• ITEM DE TRABALHO 1: No trecho para leitura, além de Paulo Coelho, para quem a entidade invocada também apareceu?
• ITEM DE TRABALHO 2: Por favor, converta em lista numerada as linhas dos dados da tarefa, da primeira até a que contém "ジェントがサポートさせていただきます。", incluindo ambas e omitindo linhas em branco.

• TRECHO PARA LEITURA:
OS LIMITES DOS SENTIDOS E O SOBRENATURAL
Como
já foi dito em um artigo anterior, O Mundo dos Mortos e a Literatura de Terror, alguns escritores de Literatura de Terror levaram
para suas obras literárias concepções ocultistas e conhecimentos mágicos. Escritores
como Algernom Blackwood, Arthur Marchen, que tinham como tema frequente de suas
obras o contato com o oculto, com "a parte escondida da realidade",
pertenceram a sociedades de magia, como a Golden Dawn, frequentada também pelo
famoso bruxo Aleister Crowley, antes deste criar sua própria escola esotérica,
a A. A., e nela estes autores galgaram os mais altos postos de conhecimentos
esotéricos.
E
já que estamos falando de escritores associados a magia, um fato curioso é
contado na biografia do escritor Paulo Coelho, conhecido por participar no
passado de sociedades esotéricas. Quando este se interessou pela obra de
Aleister Crowley, o que o levou a entrar para a ordem esotérica do bruxo inglês,
ele, sem dominar ainda profundos conhecimentos esotéricos, decidiu invocar uma
entidade, segundo os rituais daquela sociedade esotérica. O resultado foi que a
coisa apareceu mesmo para ele. E não apenas para ele, apareceu também
simultaneamente, porém em lugares diferentes, para sua esposa, e para uma amiga
do casal, que também tinha se iniciado na A. A., de Crowley.
O
livro nos conta que a experiência foi tão terrivelmente traumática para Paulo,
que ele largou a sociedade. E após o incidente ele ainda ouviu do mestre
supremo da A. A., da época, um esporro: “A Thelema é a lei do forte. É para o
forte. É para quem aguenta. Quem não aguenta, se fode. Não é coisa para
crianças”.

[Entradas de dados armazenados]
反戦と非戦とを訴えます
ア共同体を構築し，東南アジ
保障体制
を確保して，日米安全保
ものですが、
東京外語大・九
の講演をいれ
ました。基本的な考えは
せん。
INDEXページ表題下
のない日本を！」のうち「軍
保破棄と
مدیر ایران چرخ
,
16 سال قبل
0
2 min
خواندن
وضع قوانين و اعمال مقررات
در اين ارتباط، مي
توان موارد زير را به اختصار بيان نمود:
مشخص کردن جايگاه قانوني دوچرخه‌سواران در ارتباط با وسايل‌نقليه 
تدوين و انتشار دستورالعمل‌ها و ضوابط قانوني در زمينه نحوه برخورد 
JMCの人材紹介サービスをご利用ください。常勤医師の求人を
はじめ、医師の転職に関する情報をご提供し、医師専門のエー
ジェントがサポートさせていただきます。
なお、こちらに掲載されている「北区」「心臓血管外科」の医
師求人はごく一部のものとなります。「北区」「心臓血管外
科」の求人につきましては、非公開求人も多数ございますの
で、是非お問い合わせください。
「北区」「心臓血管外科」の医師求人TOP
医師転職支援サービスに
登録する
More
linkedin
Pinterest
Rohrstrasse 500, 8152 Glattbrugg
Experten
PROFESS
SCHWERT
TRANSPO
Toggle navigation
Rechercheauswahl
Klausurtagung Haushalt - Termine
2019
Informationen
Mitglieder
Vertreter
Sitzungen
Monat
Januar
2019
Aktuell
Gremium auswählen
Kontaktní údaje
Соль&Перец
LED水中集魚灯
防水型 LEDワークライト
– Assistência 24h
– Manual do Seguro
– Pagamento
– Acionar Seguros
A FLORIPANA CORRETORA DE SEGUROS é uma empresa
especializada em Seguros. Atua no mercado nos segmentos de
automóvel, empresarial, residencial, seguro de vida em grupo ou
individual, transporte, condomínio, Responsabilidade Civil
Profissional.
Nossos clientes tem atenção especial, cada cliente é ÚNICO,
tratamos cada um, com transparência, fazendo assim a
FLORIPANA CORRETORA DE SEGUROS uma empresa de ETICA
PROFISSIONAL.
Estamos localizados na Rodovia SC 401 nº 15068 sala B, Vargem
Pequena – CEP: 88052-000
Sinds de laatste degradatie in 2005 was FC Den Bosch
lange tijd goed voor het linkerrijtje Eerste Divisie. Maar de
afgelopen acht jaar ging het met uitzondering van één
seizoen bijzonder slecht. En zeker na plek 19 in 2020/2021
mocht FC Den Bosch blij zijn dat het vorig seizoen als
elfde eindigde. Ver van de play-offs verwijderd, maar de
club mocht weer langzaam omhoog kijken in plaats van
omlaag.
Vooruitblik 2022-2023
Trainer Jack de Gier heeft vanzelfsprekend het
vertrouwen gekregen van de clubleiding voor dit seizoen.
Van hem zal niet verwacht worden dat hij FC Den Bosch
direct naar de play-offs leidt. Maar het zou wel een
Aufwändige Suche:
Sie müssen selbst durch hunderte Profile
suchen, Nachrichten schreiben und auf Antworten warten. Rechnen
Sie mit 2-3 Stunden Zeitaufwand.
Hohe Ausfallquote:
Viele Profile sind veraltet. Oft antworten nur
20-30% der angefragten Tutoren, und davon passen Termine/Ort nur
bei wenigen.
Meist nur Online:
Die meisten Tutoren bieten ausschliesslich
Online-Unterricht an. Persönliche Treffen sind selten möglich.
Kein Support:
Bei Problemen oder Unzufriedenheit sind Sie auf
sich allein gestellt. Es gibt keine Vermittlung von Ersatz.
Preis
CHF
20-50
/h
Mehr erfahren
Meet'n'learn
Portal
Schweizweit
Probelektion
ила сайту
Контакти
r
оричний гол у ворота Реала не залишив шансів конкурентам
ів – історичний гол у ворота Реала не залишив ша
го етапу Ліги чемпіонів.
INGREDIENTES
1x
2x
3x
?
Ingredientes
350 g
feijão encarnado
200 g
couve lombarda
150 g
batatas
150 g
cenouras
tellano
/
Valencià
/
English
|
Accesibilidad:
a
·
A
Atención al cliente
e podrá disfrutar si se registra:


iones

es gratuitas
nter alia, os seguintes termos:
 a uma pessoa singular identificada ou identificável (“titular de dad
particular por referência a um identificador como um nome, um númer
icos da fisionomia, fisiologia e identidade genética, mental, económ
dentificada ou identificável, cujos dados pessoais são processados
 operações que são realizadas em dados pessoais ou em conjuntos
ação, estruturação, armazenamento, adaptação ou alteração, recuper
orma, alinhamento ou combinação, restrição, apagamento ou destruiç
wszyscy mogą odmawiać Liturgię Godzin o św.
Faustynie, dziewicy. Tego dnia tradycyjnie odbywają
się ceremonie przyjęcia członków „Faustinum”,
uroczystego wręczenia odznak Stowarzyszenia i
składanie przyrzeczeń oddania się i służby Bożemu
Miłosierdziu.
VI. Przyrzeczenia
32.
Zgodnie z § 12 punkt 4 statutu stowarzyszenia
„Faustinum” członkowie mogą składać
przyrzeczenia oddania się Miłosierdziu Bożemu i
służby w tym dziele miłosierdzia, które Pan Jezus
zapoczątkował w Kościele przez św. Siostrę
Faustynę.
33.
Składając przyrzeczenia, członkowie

• RESPOSTA 1: Para sua esposa e para uma amiga do casal, que também tinha se iniciado na A. A.

• RESPOSTA 2:
1. 反戦と非戦とを訴えます
2. ア共同体を構築し，東南アジ
3. 保障体制
4. を確保して，日米安全保
5. ものですが、
6. 東京外語大・九
7. の講演をいれ
8. ました。基本的な考えは
9. せん。
10. INDEXページ表題下
11. のない日本を！」のうち「軍
12. 保破棄と
13. مدیر ایران چرخ
14. ,
15. 16 سال قبل
16. 0
17. 2 min
18. خواندن
19. وضع قوانين و اعمال مقررات
20. در اين ارتباط، مي
21. توان موارد زير را به اختصار بيان نمود:
22. مشخص کردن جايگاه قانوني دوچرخه‌سواران در ارتباط با وسايل‌نقليه 
23. تدوين و انتشار دستورالعمل‌ها و ضوابط قانوني در زمينه نحوه برخورد 
24. JMCの人材紹介サービスをご利用ください。常勤医師の求人を
25. はじめ、医師の転職に関する情報をご提供し、医師専門のエー
26. ジェントがサポートさせていただきます。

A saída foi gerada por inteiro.